● **PAGE TEXT**
While heart attack rates across all income levels have declined significantly over the last 15 years, people living in low-income communities are still more likely to be hospitalized for acute myocardial infarction (AMI), according to a new study published by Yale School of Medicine researchers in the journal JAMA Cardiology.
"Lower income equals higher heart attack hospitalizations," said first author Erica Spatz, M.D., assistant professor of medicine at Yale School of Medicine. "The rate of decline for heart attacks is similar regardless of economic status. But lower income communities with historically higher rates of heart attack hospitalizations still have not caught up. In fact, they lag four years behind wealthier communities."
Spatz and her co-authors, including Yale College senior Adam Beckman, studied heart attack rates among Medicare beneficiaries. The team calculated hospitalization and mortality rates for each year from 1999 to 2013, and looked at the slope of these trends. They investigated whether the nationwide declines in heart attack rates were seen in all income groups and, if so, whether the rates of AMI decreased at the same pace. The team used U.S. census data to stratify the counties into three income groups -- high, average, and low.

● **WHAT TO WORK ON**
a: List the income groups into which the passage on heart attack rates and income says the counties were stratified.
b: Write the next few sentences of the passage on heart attack rates and income, picking up after its last sentence.
The records that follow have no connection to the passage on heart attack rates and income.

● **LISTED ENTRIES**
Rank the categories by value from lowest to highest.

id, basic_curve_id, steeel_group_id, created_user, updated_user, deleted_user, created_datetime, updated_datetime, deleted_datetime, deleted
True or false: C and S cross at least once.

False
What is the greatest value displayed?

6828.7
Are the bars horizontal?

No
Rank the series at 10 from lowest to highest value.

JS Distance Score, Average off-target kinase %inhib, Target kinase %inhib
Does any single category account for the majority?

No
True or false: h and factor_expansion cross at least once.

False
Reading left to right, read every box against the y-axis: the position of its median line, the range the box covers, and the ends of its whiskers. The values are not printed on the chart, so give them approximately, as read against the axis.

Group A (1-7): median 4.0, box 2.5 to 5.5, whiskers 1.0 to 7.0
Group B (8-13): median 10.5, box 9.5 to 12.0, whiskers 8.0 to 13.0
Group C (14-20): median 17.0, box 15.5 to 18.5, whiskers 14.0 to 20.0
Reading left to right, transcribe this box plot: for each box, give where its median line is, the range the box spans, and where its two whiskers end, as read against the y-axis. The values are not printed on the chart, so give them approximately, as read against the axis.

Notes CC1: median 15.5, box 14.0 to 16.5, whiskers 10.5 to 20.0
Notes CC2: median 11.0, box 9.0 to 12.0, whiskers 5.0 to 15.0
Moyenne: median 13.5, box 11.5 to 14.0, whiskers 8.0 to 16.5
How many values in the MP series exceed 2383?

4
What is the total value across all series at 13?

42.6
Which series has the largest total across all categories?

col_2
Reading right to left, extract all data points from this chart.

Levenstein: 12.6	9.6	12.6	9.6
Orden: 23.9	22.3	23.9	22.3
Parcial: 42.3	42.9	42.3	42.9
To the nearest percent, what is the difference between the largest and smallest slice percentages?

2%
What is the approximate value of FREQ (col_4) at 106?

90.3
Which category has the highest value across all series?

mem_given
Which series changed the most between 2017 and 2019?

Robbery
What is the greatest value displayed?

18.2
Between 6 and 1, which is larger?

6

● **ANSWERS TO THE EXERCISES**
a: High, average, and low.

b:
"We thought that in low-income communities, in which there are often limited opportunities to maintain a healthy lifestyle, poor access to preventive healthcare and high stress levels linked to high unemployment and poverty, hospitalization rates and mortality from heart attacks, would be higher than in average and high income communities," said Spatz, who is also a clinical investigator at the Yale Center for Outcomes Research & Evaluation (CORE). "Interestingly, heart attack rates were higher, but death rates in the year following heart attack were similar."
"Our results suggest a need for targeted approaches to reduce incidents of heart attacks among low-income communities," Spatz added.
"These analyses help to spotlight communities lagging behind in heart attack prevention and care," said Beckman. "And this insight is critical for promoting community environments that support healthier ways of living."
Other authors on the study included Yun Wang, Nihar R. Desai, and Harlan M. Krumholz.
The study was funded by the Agency for Healthcare Research and Quality Patient Outcomes Research (PCOR), Institutional Mentored Career Development Program, Center for Cardiovascular Outcomes Research at Yale, National Heart, Lung, and Blood Institute.